Kone, a Finnish company, is already producing UltraRope, a carbon fiber rope that can pull elevators up to a kilometer in height. An additional benefit is that it requires less maintenance and will last twice as long as a steel rope.
Invisible Solar Cells
Have you ever wondered how much solar power could be harnessed if every window in a skyscraper was turned into a solar panel?
Well, you don’t have to wonder anymore, since researchers and manufacturers are doing exactly that! The invisible solar cells are taking in ultraviolet and infrared light to make energy. They could be installed into windows or doors, thus seamlessly blending into buildings.
Therefore, we don’t have to restrict solar panels to roofs, and we can extract more energy by putting invisible solar cells in buildings with large glass surfaces such as skyscrapers.
3D Printed Concrete
3D printing has enabled contractors to design and construct buildings faster, save money and produce less waste. 3D concrete printing is no different.
Basically, you can design any shape and create it using a special mix of concrete that flows through the nozzle of the printing machine.
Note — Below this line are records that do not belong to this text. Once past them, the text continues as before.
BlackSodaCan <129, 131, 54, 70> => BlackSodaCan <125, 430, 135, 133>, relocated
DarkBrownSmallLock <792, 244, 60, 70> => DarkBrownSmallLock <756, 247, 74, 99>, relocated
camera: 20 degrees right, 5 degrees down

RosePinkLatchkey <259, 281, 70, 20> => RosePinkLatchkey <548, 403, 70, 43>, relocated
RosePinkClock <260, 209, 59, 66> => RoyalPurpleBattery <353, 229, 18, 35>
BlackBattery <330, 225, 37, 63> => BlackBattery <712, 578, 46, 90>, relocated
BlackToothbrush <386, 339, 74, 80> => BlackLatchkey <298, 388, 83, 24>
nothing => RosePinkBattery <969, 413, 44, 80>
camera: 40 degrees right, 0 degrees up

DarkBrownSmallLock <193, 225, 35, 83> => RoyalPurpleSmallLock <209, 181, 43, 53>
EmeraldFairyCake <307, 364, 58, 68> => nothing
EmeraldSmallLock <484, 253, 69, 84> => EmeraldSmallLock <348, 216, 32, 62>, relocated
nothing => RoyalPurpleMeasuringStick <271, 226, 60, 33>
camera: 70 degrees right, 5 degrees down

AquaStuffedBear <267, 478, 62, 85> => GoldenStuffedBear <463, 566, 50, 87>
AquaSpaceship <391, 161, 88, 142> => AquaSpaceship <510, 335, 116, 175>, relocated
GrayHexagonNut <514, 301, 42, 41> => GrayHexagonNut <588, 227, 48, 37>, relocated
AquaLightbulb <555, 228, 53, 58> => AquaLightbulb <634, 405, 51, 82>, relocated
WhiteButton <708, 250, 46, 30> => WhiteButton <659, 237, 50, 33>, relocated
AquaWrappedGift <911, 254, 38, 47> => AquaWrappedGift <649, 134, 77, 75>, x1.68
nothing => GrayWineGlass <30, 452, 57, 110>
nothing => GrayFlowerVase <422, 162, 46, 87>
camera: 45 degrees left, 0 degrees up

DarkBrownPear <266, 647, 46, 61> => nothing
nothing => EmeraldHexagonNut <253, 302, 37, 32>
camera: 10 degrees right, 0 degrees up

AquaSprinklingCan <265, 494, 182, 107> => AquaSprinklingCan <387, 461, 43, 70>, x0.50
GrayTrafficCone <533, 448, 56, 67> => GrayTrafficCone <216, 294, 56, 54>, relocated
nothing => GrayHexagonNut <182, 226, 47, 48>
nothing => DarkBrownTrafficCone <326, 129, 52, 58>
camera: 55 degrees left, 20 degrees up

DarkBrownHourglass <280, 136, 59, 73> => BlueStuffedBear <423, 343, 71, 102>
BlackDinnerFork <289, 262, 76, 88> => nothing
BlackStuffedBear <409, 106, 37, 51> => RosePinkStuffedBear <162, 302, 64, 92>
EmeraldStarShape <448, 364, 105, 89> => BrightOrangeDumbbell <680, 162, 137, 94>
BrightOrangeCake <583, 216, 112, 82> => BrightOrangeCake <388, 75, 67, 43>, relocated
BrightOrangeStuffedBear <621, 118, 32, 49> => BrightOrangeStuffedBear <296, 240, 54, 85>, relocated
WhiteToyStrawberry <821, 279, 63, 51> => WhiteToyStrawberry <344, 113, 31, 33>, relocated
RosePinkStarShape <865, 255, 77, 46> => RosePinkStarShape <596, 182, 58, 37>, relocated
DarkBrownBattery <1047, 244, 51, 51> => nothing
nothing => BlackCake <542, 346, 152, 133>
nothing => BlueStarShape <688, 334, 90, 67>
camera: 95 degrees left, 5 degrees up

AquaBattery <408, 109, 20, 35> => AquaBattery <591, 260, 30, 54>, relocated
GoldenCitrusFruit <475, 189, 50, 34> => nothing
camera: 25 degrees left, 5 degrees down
The concrete is poured in layers, one over the other, until the final structure appears.
Simply put, this eliminates the need for using molds, and 3D printed concrete can cure in three days. So, it’s a faster, cheaper, and more sustainable new method of creating concrete structures.
The only downside is that the technology is still developing as different mixtures and techniques are being tested. Also, these 3D printers need to be larger than the project being built, so they might not be suited for large-scale projects.
Nevertheless, this technology looks promising. It seems set to bring more efficiency to construction sites worldwide.
Cigarette Butt Bricks
Smoking is universally considered a bad habit. When it comes to the environment, the issue is that cigarette butts create a lot of harmful waste.
They’re made from cellulose acetate, which takes decades to decompose. They also contain toxic chemicals that can cause genetic damage to birds.
So how to combat this problem?
Royal Melbourne Institute of Technology (RMIT) has come up with a solution. They’re creating a sustainable building material—cigarette butt bricks. This material is produced by adding cigarette butts to the mixture needed for brick production.
This results in lighter bricks with better insulation properties, so you’re solving energy and environmental problems simultaneously.
Even though some of the materials we’ve described are still in development, they’re well on their way to becoming a staple of the construction industry.
Construction companies that want to be competitive need to stay up-to-date with the latest innovations in construction materials. Creating stronger, more sustainable buildings will give your clients more value, improve your bottom line and protect the environment.